Biobanks, as a bridge between clinical medicine and research, are essential systems to support advanced medical research, such as precision medicine. A biobank consists of an organized form of storage for biomaterial resources and the corresponding data. Advanced biotechnologies, computational tools, and large-scale databases to explain individual variability are needed to achieve precision medicine for disease prevention and treatment [1,2]. Biological samples and data such as demographic, genetic, clinical, and environmental information in biobanks must be protected for donors’ privacy and security with anonymization and identification procedures [1]. An international standard regarding these issues is provided by the EU Data Protection Directive [1]. Contemporary biobanks also have the important tasks of applying new technologies in biology and IT/ICT (information technology/information and communications technology) systems, implementing a standard coding system for biomaterials (such as the Standard PREanalytical Coding [SPREC] for biospecimens), and resolving ethical and legal issues.

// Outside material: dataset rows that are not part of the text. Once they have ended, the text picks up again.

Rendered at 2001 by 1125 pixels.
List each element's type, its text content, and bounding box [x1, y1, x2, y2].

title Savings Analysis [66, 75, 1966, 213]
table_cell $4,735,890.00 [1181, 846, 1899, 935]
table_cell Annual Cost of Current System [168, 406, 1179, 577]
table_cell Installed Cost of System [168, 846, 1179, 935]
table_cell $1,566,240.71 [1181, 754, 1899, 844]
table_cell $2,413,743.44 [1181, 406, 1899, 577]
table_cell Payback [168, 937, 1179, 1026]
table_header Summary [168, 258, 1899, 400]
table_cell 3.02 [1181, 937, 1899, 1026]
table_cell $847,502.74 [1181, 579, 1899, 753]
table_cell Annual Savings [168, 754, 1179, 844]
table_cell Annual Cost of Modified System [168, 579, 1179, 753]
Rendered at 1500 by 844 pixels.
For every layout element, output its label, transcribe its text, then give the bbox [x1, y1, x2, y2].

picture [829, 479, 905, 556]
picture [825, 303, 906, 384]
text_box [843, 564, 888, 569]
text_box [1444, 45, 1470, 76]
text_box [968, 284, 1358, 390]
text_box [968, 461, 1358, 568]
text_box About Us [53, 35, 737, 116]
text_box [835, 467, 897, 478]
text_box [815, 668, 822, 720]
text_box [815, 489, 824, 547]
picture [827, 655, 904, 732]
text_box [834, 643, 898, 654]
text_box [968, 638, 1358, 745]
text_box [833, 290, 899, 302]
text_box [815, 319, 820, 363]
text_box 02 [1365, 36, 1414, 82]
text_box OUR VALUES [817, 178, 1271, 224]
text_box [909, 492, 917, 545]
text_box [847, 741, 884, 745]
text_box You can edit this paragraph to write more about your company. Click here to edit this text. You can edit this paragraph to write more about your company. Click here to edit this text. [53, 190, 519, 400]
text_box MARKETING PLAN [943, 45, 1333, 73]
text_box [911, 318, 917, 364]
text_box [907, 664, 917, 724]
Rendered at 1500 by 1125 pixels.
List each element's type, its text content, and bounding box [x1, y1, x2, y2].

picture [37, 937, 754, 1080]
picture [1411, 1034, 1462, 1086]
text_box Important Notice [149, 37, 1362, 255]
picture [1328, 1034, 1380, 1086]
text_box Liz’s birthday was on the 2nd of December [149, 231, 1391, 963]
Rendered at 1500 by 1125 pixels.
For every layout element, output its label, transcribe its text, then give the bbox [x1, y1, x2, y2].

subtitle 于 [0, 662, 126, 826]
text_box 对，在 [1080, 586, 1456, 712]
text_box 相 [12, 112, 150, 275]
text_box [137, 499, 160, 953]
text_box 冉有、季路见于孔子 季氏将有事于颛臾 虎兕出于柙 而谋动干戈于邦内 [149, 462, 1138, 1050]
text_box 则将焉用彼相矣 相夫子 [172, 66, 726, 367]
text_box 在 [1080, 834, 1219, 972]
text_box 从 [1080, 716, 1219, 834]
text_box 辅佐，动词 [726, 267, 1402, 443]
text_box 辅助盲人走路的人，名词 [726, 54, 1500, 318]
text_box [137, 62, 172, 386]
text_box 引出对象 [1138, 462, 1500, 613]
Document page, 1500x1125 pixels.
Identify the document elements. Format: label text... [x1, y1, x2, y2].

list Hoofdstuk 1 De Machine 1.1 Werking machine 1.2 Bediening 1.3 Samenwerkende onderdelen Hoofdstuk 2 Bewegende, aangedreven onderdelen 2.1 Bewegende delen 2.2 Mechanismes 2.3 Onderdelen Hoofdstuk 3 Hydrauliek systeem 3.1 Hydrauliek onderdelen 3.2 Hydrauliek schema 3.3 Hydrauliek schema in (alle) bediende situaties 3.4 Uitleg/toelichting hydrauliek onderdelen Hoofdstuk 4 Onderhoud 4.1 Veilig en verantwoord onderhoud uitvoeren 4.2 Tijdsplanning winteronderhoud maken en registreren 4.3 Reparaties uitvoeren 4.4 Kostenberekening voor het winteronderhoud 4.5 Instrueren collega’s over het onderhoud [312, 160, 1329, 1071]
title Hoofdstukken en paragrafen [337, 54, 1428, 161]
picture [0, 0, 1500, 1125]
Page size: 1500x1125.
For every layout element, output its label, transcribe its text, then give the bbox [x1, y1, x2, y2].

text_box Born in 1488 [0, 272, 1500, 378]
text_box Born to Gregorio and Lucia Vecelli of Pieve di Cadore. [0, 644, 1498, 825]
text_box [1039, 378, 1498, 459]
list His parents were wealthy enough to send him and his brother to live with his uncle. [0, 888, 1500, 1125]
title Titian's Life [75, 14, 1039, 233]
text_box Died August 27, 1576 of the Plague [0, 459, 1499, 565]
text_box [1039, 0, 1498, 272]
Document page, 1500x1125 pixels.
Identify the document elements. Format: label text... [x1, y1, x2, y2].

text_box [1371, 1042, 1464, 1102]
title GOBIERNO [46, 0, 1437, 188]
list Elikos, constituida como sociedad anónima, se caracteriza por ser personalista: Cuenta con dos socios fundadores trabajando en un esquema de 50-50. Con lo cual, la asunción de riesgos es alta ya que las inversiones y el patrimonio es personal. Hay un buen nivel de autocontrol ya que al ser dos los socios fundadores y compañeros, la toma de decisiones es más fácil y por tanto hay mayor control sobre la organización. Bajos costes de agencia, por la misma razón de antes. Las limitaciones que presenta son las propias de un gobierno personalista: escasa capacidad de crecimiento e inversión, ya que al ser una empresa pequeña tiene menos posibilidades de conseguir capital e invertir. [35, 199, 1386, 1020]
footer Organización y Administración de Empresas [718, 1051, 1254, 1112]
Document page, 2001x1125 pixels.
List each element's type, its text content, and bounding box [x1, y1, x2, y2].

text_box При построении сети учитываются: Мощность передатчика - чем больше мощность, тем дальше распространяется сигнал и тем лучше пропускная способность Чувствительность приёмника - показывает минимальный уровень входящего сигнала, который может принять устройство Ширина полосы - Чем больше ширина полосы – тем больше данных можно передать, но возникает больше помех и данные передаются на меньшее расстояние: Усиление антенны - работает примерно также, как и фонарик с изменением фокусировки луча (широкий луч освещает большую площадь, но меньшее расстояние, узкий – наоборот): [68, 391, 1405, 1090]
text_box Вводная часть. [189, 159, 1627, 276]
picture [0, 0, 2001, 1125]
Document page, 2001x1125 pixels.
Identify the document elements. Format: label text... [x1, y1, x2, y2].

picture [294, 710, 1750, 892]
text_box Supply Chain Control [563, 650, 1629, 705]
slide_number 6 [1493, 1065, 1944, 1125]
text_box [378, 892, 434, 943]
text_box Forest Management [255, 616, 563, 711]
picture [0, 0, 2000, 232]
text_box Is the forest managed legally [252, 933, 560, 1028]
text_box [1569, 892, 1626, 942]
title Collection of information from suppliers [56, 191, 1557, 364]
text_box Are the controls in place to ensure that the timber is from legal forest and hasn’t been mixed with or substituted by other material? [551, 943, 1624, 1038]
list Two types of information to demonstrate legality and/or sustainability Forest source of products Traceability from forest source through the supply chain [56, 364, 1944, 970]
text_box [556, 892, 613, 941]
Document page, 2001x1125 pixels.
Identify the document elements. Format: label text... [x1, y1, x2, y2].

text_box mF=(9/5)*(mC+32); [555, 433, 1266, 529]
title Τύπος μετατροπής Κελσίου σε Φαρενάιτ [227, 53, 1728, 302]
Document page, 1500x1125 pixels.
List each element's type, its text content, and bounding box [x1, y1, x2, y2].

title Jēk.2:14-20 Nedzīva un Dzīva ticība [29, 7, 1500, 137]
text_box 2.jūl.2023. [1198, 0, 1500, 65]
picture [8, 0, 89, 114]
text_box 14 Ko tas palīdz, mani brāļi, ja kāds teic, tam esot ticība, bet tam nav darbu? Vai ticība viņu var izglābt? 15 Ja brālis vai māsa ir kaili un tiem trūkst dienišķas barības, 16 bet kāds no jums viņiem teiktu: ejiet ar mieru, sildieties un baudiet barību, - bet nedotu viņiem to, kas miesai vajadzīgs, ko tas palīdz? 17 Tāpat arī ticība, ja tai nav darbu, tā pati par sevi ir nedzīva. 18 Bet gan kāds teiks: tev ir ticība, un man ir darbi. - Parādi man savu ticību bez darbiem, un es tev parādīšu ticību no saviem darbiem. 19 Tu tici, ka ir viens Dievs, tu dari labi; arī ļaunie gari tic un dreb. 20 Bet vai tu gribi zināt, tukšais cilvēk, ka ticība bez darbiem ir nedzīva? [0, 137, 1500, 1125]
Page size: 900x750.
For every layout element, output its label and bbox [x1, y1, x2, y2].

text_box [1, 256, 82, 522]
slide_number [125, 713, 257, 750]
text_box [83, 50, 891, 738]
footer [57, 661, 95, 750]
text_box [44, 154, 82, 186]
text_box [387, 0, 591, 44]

A well-known DNA bank network is the Electronic Medical Records and Genomics (eMERGE) network in the United States (https://emerge-network.org/) funded by the National Human Genome Research Institute (NHGRI). This nationwide network is based on DNA biorepositories with large-scale Electronic Medical Record (EMR) data to support genomic research. The organizers of this biobank emphasized not only biomaterial quality, but also data quality, as exemplified by phenotype data, some of which were extracted from EMR data using specially-developed algorithms. Through this network, researchers in genomics, statistics, ethics, informatics, and clinical medicine have been deeply involved in projects aiming to implement genomic medicine.
The UK Biobank (http://www.ukbiobank.ac.uk/) has been performing an ongoing prospective cohort study with the goal of contributing to people’s health. It collects biomaterials and large-scale biomedical data, including imaging data. Between 2008 and May 2019, 689 studies were published from the biobank [3], but the authors stated that based on the published studies, precision medicine still needs to surmount additional challenges. The biobank currently provides researchers all over the world with large-scale data. It is expected that this data provision will make a major contribution to precision medicine.
The National Biobank of Korea (NBK, http://nih.go.kr/biobank/cmm/main/mainPage.do) was established in 2002. Since 2008, the NBK has been operating the Korea Biobank Project (KBP) with support from the Ministry of Health and Welfare in collaboration with hospital-based biobanks. Starting with the phase 1 KBP, the fourth 5-year project began this year with disease-specific biobank networks including 10 main biobanks and 24 collaborative biobanks, aiming to make progress towards the implementation of precision medicine. The KBN portal, as a kind of catalog of the biobank, was established in 2019 to operate and manage the system efficiently. The fourth project is focusing on data collection using IT/ICT and informatics tools, as well as well-defined biomedical samples for advanced future research.
Informaticians and data scientists will be increasingly needed to improve biobank systems and perform research for precision medicine, and Healthcare Informatics Research will be able to publish core knowledge to support these goals. Biobank data are becoming more important with the increasing variety of data forms—ranging from text to images and life-logs—throughout the world. Data resources have shown splendid value in terms of spurring data-driven thinking and research.